The problem | Restate all of the data exactly.

- - - - -

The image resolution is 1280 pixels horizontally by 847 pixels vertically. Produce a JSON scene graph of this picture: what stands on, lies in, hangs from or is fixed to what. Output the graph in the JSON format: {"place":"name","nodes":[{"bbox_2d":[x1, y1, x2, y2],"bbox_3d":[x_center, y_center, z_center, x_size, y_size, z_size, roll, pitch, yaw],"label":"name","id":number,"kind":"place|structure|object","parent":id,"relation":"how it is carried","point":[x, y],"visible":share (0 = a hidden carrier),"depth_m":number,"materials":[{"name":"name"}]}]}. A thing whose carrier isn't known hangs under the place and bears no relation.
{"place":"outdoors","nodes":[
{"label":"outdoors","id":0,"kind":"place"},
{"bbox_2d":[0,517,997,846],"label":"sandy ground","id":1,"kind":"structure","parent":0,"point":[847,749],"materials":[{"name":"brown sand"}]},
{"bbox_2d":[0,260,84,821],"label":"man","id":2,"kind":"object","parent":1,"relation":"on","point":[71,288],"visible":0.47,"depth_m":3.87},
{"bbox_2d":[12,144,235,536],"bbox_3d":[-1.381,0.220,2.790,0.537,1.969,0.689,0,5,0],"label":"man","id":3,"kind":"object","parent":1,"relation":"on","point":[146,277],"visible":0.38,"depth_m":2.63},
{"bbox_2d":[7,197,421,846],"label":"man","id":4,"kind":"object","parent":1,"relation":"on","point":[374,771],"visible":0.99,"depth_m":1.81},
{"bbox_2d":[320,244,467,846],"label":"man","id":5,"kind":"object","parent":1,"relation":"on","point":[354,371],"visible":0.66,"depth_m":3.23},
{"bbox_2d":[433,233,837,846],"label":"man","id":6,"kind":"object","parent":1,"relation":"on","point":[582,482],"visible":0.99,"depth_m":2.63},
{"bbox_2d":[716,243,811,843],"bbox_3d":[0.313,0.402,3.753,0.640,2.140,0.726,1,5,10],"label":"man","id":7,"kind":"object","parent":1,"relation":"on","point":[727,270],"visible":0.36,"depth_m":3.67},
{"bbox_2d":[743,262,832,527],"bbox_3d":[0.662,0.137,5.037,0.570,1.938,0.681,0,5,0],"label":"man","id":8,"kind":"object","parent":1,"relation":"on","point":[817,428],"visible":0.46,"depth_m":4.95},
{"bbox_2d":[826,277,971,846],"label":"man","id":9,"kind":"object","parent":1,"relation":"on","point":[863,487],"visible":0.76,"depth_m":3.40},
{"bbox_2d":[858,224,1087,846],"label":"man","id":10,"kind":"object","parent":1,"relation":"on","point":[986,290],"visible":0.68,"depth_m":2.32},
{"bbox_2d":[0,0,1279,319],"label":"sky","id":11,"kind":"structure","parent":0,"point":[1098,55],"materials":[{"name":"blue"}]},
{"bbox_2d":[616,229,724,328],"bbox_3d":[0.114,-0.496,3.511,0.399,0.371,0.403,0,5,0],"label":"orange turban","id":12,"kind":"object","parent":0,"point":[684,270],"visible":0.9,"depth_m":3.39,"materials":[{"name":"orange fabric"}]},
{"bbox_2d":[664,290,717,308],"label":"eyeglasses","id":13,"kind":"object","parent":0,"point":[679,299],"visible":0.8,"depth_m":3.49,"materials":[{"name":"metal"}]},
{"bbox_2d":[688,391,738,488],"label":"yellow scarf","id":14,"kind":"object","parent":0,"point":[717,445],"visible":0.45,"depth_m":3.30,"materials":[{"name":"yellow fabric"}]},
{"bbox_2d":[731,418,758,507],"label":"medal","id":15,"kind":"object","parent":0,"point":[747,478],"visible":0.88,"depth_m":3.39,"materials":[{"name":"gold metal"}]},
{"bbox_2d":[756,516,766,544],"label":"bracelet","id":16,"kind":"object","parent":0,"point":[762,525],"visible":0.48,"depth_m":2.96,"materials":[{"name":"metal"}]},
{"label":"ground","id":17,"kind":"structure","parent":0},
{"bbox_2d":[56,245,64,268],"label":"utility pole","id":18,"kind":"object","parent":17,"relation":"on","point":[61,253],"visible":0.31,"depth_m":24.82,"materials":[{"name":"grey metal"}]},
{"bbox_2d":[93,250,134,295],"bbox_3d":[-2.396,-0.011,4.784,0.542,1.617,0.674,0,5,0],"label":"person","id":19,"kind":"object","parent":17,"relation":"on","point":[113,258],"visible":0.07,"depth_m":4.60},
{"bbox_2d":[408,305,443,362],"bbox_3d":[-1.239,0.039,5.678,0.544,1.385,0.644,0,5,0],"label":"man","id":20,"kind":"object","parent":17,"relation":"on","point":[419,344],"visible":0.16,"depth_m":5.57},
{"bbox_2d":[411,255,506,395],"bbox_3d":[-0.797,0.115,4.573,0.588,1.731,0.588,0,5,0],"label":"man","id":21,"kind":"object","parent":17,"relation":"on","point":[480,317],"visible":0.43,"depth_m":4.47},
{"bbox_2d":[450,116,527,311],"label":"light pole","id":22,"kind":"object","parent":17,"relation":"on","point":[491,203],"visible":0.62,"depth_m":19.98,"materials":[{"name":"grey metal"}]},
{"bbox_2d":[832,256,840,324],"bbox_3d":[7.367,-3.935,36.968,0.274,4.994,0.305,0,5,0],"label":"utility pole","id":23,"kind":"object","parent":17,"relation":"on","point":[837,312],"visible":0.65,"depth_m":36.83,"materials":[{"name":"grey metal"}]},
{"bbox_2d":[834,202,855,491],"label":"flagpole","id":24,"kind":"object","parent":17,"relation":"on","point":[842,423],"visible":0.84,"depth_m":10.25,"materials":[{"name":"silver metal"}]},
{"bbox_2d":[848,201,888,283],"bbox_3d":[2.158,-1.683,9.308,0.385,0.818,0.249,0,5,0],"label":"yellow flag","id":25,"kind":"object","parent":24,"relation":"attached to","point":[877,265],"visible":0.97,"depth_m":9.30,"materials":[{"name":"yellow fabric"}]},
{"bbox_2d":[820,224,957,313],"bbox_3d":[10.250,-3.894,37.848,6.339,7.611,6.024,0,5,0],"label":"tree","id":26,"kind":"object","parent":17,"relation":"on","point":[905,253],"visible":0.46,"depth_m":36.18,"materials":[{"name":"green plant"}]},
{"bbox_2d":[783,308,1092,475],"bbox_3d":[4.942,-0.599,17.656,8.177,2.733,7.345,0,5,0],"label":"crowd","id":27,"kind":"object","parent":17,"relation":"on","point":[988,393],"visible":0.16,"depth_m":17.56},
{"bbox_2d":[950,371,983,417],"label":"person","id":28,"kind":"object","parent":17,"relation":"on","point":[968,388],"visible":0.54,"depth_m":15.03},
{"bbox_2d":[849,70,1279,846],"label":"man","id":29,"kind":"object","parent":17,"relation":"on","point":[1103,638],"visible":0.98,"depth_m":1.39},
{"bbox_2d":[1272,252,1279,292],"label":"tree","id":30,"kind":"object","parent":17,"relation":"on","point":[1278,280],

- - - - -

Reply to the exercise |
The image resolution is 1280 pixels horizontally by 847 pixels vertically. Produce a JSON scene graph of this picture: what stands on, lies in, hangs from or is fixed to what. Output the graph in the JSON format: {"place":"name","nodes":[{"bbox_2d":[x1, y1, x2, y2],"bbox_3d":[x_center, y_center, z_center, x_size, y_size, z_size, roll, pitch, yaw],"label":"name","id":number,"kind":"place|structure|object","parent":id,"relation":"how it is carried","point":[x, y],"visible":share (0 = a hidden carrier),"depth_m":number,"materials":[{"name":"name"}]}]}. A thing whose carrier isn't known hangs under the place and bears no relation.
{"place":"outdoors","nodes":[
{"label":"outdoors","id":0,"kind":"place"},
{"bbox_2d":[0,517,997,846],"label":"sandy ground","id":1,"kind":"structure","parent":0,"point":[847,749],"materials":[{"name":"brown sand"}]},
{"bbox_2d":[0,260,84,821],"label":"man","id":2,"kind":"object","parent":1,"relation":"on","point":[71,288],"visible":0.47,"depth_m":3.87},
{"bbox_2d":[12,144,235,536],"bbox_3d":[-1.381,0.220,2.790,0.537,1.969,0.689,0,5,0],"label":"man","id":3,"kind":"object","parent":1,"relation":"on","point":[146,277],"visible":0.38,"depth_m":2.63},
{"bbox_2d":[7,197,421,846],"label":"man","id":4,"kind":"object","parent":1,"relation":"on","point":[374,771],"visible":0.99,"depth_m":1.81},
{"bbox_2d":[320,244,467,846],"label":"man","id":5,"kind":"object","parent":1,"relation":"on","point":[354,371],"visible":0.66,"depth_m":3.23},
{"bbox_2d":[433,233,837,846],"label":"man","id":6,"kind":"object","parent":1,"relation":"on","point":[582,482],"visible":0.99,"depth_m":2.63},
{"bbox_2d":[716,243,811,843],"bbox_3d":[0.313,0.402,3.753,0.640,2.140,0.726,1,5,10],"label":"man","id":7,"kind":"object","parent":1,"relation":"on","point":[727,270],"visible":0.36,"depth_m":3.67},
{"bbox_2d":[743,262,832,527],"bbox_3d":[0.662,0.137,5.037,0.570,1.938,0.681,0,5,0],"label":"man","id":8,"kind":"object","parent":1,"relation":"on","point":[817,428],"visible":0.46,"depth_m":4.95},
{"bbox_2d":[826,277,971,846],"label":"man","id":9,"kind":"object","parent":1,"relation":"on","point":[863,487],"visible":0.76,"depth_m":3.40},
{"bbox_2d":[858,224,1087,846],"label":"man","id":10,"kind":"object","parent":1,"relation":"on","point":[986,290],"visible":0.68,"depth_m":2.32},
{"bbox_2d":[0,0,1279,319],"label":"sky","id":11,"kind":"structure","parent":0,"point":[1098,55],"materials":[{"name":"blue"}]},
{"bbox_2d":[616,229,724,328],"bbox_3d":[0.114,-0.496,3.511,0.399,0.371,0.403,0,5,0],"label":"orange turban","id":12,"kind":"object","parent":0,"point":[684,270],"visible":0.9,"depth_m":3.39,"materials":[{"name":"orange fabric"}]},
{"bbox_2d":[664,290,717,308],"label":"eyeglasses","id":13,"kind":"object","parent":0,"point":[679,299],"visible":0.8,"depth_m":3.49,"materials":[{"name":"metal"}]},
{"bbox_2d":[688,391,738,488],"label":"yellow scarf","id":14,"kind":"object","parent":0,"point":[717,445],"visible":0.45,"depth_m":3.30,"materials":[{"name":"yellow fabric"}]},
{"bbox_2d":[731,418,758,507],"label":"medal","id":15,"kind":"object","parent":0,"point":[747,478],"visible":0.88,"depth_m":3.39,"materials":[{"name":"gold metal"}]},
{"bbox_2d":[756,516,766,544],"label":"bracelet","id":16,"kind":"object","parent":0,"point":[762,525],"visible":0.48,"depth_m":2.96,"materials":[{"name":"metal"}]},
{"label":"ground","id":17,"kind":"structure","parent":0},
{"bbox_2d":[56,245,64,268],"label":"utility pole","id":18,"kind":"object","parent":17,"relation":"on","point":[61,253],"visible":0.31,"depth_m":24.82,"materials":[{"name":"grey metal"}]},
{"bbox_2d":[93,250,134,295],"bbox_3d":[-2.396,-0.011,4.784,0.542,1.617,0.674,0,5,0],"label":"person","id":19,"kind":"object","parent":17,"relation":"on","point":[113,258],"visible":0.07,"depth_m":4.60},
{"bbox_2d":[408,305,443,362],"bbox_3d":[-1.239,0.039,5.678,0.544,1.385,0.644,0,5,0],"label":"man","id":20,"kind":"object","parent":17,"relation":"on","point":[419,344],"visible":0.16,"depth_m":5.57},
{"bbox_2d":[411,255,506,395],"bbox_3d":[-0.797,0.115,4.573,0.588,1.731,0.588,0,5,0],"label":"man","id":21,"kind":"object","parent":17,"relation":"on","point":[480,317],"visible":0.43,"depth_m":4.47},
{"bbox_2d":[450,116,527,311],"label":"light pole","id":22,"kind":"object","parent":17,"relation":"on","point":[491,203],"visible":0.62,"depth_m":19.98,"materials":[{"name":"grey metal"}]},
{"bbox_2d":[832,256,840,324],"bbox_3d":[7.367,-3.935,36.968,0.274,4.994,0.305,0,5,0],"label":"utility pole","id":23,"kind":"object","parent":17,"relation":"on","point":[837,312],"visible":0.65,"depth_m":36.83,"materials":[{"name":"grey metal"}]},
{"bbox_2d":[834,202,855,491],"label":"flagpole","id":24,"kind":"object","parent":17,"relation":"on","point":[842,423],"visible":0.84,"depth_m":10.25,"materials":[{"name":"silver metal"}]},
{"bbox_2d":[848,201,888,283],"bbox_3d":[2.158,-1.683,9.308,0.385,0.818,0.249,0,5,0],"label":"yellow flag","id":25,"kind":"object","parent":24,"relation":"attached to","point":[877,265],"visible":0.97,"depth_m":9.30,"materials":[{"name":"yellow fabric"}]},
{"bbox_2d":[820,224,957,313],"bbox_3d":[10.250,-3.894,37.848,6.339,7.611,6.024,0,5,0],"label":"tree","id":26,"kind":"object","parent":17,"relation":"on","point":[905,253],"visible":0.46,"depth_m":36.18,"materials":[{"name":"green plant"}]},
{"bbox_2d":[783,308,1092,475],"bbox_3d":[4.942,-0.599,17.656,8.177,2.733,7.345,0,5,0],"label":"crowd","id":27,"kind":"object","parent":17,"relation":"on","point":[988,393],"visible":0.16,"depth_m":17.56},
{"bbox_2d":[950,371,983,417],"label":"person","id":28,"kind":"object","parent":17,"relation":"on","point":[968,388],"visible":0.54,"depth_m":15.03},
{"bbox_2d":[849,70,1279,846],"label":"man","id":29,"kind":"object","parent":17,"relation":"on","point":[1103,638],"visible":0.98,"depth_m":1.39},
{"bbox_2d":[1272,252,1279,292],"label":"tree","id":30,"kind":"object","parent":17,"relation":"on","point":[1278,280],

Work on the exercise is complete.